- Your instructions: Give the data back exactly as it stands.

- Source material:
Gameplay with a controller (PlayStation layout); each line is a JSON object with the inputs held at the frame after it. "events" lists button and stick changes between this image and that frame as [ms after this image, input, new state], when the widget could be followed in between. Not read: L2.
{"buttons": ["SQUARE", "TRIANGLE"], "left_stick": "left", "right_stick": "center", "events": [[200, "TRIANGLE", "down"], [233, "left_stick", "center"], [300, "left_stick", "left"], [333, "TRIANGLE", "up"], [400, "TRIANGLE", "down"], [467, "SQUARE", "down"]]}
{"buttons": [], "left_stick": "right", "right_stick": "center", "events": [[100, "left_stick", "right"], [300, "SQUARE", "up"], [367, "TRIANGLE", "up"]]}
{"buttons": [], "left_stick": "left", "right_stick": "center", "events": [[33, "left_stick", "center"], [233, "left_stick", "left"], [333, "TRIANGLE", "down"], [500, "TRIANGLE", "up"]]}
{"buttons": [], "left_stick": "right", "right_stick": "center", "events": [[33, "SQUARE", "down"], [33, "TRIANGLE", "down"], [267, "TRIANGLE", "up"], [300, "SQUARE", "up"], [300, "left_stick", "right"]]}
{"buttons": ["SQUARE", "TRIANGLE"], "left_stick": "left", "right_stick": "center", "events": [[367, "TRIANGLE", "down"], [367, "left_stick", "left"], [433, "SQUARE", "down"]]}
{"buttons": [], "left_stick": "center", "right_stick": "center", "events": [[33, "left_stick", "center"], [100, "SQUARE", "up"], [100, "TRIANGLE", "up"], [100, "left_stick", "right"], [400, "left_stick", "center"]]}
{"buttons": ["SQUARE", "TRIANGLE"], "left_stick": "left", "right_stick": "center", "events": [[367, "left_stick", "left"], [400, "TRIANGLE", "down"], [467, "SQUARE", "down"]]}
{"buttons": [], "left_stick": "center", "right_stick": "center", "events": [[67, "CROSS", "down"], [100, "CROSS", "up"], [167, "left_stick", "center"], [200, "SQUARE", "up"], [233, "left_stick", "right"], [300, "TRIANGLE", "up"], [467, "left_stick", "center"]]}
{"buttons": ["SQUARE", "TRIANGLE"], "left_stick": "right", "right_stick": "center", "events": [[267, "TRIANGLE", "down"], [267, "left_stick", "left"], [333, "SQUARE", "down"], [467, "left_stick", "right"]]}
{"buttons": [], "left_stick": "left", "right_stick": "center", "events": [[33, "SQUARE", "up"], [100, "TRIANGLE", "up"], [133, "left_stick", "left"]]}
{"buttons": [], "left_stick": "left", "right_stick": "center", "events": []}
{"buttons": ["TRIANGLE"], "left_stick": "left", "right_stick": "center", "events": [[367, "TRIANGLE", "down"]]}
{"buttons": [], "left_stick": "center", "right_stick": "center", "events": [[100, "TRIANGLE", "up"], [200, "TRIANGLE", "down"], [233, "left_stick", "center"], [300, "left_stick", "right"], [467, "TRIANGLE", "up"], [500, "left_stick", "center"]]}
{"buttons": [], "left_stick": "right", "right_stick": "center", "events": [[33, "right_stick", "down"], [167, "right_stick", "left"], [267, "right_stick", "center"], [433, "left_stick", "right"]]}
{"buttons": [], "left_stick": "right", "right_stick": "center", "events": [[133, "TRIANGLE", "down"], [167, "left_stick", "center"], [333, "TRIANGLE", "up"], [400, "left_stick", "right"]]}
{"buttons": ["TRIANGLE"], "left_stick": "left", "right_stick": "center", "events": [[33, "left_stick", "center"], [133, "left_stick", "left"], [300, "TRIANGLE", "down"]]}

- Exercise response:
Gameplay with a controller (PlayStation layout); each line is a JSON object with the inputs held at the frame after it. "events" lists button and stick changes between this image and that frame as [ms after this image, input, new state], when the widget could be followed in between. Not read: L2.
{"buttons": ["SQUARE", "TRIANGLE"], "left_stick": "left", "right_stick": "center", "events": [[200, "TRIANGLE", "down"], [233, "left_stick", "center"], [300, "left_stick", "left"], [333, "TRIANGLE", "up"], [400, "TRIANGLE", "down"], [467, "SQUARE", "down"]]}
{"buttons": [], "left_stick": "right", "right_stick": "center", "events": [[100, "left_stick", "right"], [300, "SQUARE", "up"], [367, "TRIANGLE", "up"]]}
{"buttons": [], "left_stick": "left", "right_stick": "center", "events": [[33, "left_stick", "center"], [233, "left_stick", "left"], [333, "TRIANGLE", "down"], [500, "TRIANGLE", "up"]]}
{"buttons": [], "left_stick": "right", "right_stick": "center", "events": [[33, "SQUARE", "down"], [33, "TRIANGLE", "down"], [267, "TRIANGLE", "up"], [300, "SQUARE", "up"], [300, "left_stick", "right"]]}
{"buttons": ["SQUARE", "TRIANGLE"], "left_stick": "left", "right_stick": "center", "events": [[367, "TRIANGLE", "down"], [367, "left_stick", "left"], [433, "SQUARE", "down"]]}
{"buttons": [], "left_stick": "center", "right_stick": "center", "events": [[33, "left_stick", "center"], [100, "SQUARE", "up"], [100, "TRIANGLE", "up"], [100, "left_stick", "right"], [400, "left_stick", "center"]]}
{"buttons": ["SQUARE", "TRIANGLE"], "left_stick": "left", "right_stick": "center", "events": [[367, "left_stick", "left"], [400, "TRIANGLE", "down"], [467, "SQUARE", "down"]]}
{"buttons": [], "left_stick": "center", "right_stick": "center", "events": [[67, "CROSS", "down"], [100, "CROSS", "up"], [167, "left_stick", "center"], [200, "SQUARE", "up"], [233, "left_stick", "right"], [300, "TRIANGLE", "up"], [467, "left_stick", "center"]]}
{"buttons": ["SQUARE", "TRIANGLE"], "left_stick": "right", "right_stick": "center", "events": [[267, "TRIANGLE", "down"], [267, "left_stick", "left"], [333, "SQUARE", "down"], [467, "left_stick", "right"]]}
{"buttons": [], "left_stick": "left", "right_stick": "center", "events": [[33, "SQUARE", "up"], [100, "TRIANGLE", "up"], [133, "left_stick", "left"]]}
{"buttons": [], "left_stick": "left", "right_stick": "center", "events": []}
{"buttons": ["TRIANGLE"], "left_stick": "left", "right_stick": "center", "events": [[367, "TRIANGLE", "down"]]}
{"buttons": [], "left_stick": "center", "right_stick": "center", "events": [[100, "TRIANGLE", "up"], [200, "TRIANGLE", "down"], [233, "left_stick", "center"], [300, "left_stick", "right"], [467, "TRIANGLE", "up"], [500, "left_stick", "center"]]}
{"buttons": [], "left_stick": "right", "right_stick": "center", "events": [[33, "right_stick", "down"], [167, "right_stick", "left"], [267, "right_stick", "center"], [433, "left_stick", "right"]]}
{"buttons": [], "left_stick": "right", "right_stick": "center", "events": [[133, "TRIANGLE", "down"], [167, "left_stick", "center"], [333, "TRIANGLE", "up"], [400, "left_stick", "right"]]}
{"buttons": ["TRIANGLE"], "left_stick": "left", "right_stick": "center", "events": [[33, "left_stick", "center"], [133, "left_stick", "left"], [300, "TRIANGLE", "down"]]}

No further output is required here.